Porta com QR dinâmico
Validação em um gesto, sem uso duplicado e sem print revendido. A fila de entrada anda no ritmo do show.
Bar com PDV
Comandas rápidas, estoque ao vivo e fechamento por bar no mesmo sistema da bilheteria. Em beta com pilotos.
O público, acumulado
Quem vem, com que frequência e para o quê: o histórico do seu público diz qual line-up lota uma terça e quem avisar do próximo show.
Revenda sem cambista
Se uma noite esgotar, a revenda controlada realoca os ingressos com as suas regras e a sua taxa.
A casa vive de repetir: o mesmo público, o próximo show.
A margem de uma casa está na recorrência, não no show avulso
Casa de show não vive de um evento: vive de gente que volta. Cada noite que passa pelo sistema deixa histórico — quem veio, qual estilo, quanto consumiu — e é esse histórico que transforma uma terça fraca em casa cheia: você sabe quem se interessa pelo line-up antes de gastar um euro anunciando. Sem mensalidade: o software cobra quando você vende.
Tudo o que acontece na casa, em um único sistema
Da venda antecipada ao fechamento do bar, sem exportar nada.
O que as casas de show nos perguntam
Quanto custa para uma casa com programação semanal?+
Taxa por ingresso vendido, sem taxa de adesão nem mensalidade. Noite fraca não gera fatura de software.
Posso administrar listas de convidados?+
Sim: convidados, imprensa e produtores parceiros entram em listas digitais que a porta valida pelo celular.

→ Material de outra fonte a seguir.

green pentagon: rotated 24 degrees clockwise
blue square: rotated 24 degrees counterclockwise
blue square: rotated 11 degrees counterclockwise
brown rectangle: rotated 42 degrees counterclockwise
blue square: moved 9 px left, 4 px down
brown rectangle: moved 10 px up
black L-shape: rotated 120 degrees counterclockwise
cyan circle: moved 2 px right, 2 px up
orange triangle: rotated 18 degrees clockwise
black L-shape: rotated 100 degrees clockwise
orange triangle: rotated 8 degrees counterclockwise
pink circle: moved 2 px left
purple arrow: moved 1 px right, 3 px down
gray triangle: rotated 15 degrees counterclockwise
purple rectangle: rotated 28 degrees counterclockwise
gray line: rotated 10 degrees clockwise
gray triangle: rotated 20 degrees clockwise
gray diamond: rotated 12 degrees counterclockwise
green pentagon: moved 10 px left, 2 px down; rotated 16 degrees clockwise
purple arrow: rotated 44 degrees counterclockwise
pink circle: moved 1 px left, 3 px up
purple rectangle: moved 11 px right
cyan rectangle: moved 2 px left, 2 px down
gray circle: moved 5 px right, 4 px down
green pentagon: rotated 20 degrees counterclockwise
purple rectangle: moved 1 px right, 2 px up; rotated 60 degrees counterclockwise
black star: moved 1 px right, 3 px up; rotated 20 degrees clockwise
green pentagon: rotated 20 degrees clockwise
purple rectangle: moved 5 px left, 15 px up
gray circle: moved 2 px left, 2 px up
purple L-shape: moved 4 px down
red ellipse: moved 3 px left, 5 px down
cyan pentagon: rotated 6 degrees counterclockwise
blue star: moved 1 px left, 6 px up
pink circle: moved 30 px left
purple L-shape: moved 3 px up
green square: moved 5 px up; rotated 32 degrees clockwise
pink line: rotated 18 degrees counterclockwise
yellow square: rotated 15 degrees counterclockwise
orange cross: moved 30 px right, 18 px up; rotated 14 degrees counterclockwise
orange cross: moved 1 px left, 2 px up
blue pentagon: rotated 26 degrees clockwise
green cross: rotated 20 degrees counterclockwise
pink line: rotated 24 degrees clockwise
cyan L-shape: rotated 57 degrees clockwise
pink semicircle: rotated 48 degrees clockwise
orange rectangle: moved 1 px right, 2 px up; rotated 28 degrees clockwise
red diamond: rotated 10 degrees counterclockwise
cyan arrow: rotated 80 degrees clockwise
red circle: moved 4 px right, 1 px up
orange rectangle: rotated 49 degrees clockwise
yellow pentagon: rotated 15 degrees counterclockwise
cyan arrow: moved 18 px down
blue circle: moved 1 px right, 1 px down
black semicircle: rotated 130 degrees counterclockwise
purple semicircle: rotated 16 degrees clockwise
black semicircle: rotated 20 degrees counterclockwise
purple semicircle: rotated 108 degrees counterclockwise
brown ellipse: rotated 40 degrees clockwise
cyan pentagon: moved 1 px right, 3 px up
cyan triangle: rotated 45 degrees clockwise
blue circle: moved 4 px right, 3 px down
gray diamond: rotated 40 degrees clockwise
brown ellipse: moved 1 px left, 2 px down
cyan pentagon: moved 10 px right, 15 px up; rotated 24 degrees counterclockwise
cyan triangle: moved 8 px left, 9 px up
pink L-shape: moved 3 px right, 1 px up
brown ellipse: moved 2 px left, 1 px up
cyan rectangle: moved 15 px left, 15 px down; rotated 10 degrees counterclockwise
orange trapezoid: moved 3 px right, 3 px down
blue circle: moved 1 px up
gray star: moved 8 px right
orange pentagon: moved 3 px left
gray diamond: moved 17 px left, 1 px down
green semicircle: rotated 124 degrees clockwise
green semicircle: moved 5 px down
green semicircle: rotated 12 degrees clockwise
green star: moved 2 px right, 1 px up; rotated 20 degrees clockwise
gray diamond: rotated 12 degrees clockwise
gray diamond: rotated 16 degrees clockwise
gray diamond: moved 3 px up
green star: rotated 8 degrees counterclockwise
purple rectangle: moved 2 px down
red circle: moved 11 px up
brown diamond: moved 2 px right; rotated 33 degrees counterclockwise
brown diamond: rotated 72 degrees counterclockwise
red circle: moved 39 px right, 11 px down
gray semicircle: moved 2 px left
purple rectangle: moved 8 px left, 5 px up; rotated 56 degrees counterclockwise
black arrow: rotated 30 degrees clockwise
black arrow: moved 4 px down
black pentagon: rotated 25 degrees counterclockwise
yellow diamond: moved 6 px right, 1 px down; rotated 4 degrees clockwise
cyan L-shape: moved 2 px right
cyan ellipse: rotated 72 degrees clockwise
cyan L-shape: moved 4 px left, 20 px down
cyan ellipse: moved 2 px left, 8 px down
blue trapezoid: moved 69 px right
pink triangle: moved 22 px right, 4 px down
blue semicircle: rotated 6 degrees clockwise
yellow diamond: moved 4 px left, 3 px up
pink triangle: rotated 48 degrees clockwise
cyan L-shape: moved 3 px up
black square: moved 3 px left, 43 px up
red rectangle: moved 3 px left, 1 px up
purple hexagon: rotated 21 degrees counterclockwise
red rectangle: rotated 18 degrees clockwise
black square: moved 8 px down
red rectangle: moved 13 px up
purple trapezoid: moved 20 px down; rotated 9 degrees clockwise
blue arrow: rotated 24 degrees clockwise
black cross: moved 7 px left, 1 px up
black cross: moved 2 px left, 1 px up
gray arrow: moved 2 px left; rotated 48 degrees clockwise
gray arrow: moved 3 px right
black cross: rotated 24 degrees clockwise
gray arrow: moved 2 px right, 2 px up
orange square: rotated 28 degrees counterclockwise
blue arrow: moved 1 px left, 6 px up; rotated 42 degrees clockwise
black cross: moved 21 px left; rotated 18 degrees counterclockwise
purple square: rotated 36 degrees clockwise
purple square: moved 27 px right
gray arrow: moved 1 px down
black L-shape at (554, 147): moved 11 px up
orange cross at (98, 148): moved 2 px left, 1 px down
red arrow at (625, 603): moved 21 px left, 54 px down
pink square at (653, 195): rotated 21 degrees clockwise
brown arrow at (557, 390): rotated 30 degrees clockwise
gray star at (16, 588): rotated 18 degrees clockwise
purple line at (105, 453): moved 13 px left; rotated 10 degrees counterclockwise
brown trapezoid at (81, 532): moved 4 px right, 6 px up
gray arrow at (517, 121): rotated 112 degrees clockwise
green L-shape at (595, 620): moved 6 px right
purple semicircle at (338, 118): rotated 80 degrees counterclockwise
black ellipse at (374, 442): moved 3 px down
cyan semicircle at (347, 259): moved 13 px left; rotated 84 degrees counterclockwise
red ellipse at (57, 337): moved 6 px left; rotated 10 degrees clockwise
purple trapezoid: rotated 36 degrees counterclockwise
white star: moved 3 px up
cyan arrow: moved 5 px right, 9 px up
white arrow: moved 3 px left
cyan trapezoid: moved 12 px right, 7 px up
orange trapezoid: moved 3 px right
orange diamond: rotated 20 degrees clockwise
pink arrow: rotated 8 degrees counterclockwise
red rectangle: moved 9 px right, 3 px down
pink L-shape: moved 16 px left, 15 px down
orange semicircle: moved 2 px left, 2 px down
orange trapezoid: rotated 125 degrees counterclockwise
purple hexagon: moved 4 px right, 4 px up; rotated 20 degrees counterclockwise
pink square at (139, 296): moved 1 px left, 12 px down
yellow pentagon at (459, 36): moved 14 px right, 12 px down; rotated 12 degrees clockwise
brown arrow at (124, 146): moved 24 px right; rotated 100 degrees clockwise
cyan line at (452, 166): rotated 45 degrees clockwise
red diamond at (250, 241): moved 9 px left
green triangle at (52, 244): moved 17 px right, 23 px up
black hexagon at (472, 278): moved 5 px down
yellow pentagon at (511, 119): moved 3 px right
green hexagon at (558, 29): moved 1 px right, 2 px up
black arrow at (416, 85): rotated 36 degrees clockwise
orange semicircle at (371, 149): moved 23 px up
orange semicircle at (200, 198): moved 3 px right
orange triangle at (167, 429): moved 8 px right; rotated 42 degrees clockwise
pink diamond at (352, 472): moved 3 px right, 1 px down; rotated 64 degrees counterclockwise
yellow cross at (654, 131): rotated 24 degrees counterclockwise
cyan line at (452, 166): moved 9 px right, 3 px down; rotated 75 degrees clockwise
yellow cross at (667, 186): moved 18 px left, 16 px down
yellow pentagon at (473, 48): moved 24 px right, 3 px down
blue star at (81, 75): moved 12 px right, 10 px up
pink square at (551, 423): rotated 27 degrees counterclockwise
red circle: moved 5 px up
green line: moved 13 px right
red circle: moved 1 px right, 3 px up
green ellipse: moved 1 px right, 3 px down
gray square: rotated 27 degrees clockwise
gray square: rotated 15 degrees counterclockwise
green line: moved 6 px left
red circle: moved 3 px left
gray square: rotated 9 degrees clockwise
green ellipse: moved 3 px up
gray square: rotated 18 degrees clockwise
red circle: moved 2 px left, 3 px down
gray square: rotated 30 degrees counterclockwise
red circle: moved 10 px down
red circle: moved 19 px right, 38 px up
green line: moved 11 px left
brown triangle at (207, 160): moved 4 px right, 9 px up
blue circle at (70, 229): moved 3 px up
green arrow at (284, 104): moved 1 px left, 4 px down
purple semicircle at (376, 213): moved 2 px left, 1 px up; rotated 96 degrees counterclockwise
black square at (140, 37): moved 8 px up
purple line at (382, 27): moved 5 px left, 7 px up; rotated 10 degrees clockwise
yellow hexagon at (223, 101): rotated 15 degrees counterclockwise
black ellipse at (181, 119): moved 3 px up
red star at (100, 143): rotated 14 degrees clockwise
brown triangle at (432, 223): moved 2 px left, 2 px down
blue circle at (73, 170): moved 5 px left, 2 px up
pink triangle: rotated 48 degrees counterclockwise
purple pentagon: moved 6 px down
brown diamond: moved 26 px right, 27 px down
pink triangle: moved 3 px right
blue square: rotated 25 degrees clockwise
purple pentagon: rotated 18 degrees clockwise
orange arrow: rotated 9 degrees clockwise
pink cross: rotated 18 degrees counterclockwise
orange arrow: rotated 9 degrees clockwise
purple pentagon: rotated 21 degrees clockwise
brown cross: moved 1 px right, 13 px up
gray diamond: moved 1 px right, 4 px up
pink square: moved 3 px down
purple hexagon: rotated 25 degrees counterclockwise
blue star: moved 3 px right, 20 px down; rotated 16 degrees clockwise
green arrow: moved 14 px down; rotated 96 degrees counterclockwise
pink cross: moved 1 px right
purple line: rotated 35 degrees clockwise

Sem planilha impressa e sem discussão na fila.
Serve para vender na porta?+
Sim, a venda na porta entra no mesmo estoque e no mesmo fechamento da antecipada.
Que dados ficam de cada noite?+
Público, ritmo de venda, histórico de cada pessoa e, se você usa o PDV, o consumo do bar. Tudo seu, para programar e lotar a próxima data.
Como se monta um show novo?+
Duplicando um anterior: você troca data, line-up e preços e está à venda. O cadastro não pode ser o gargalo de uma programação semanal.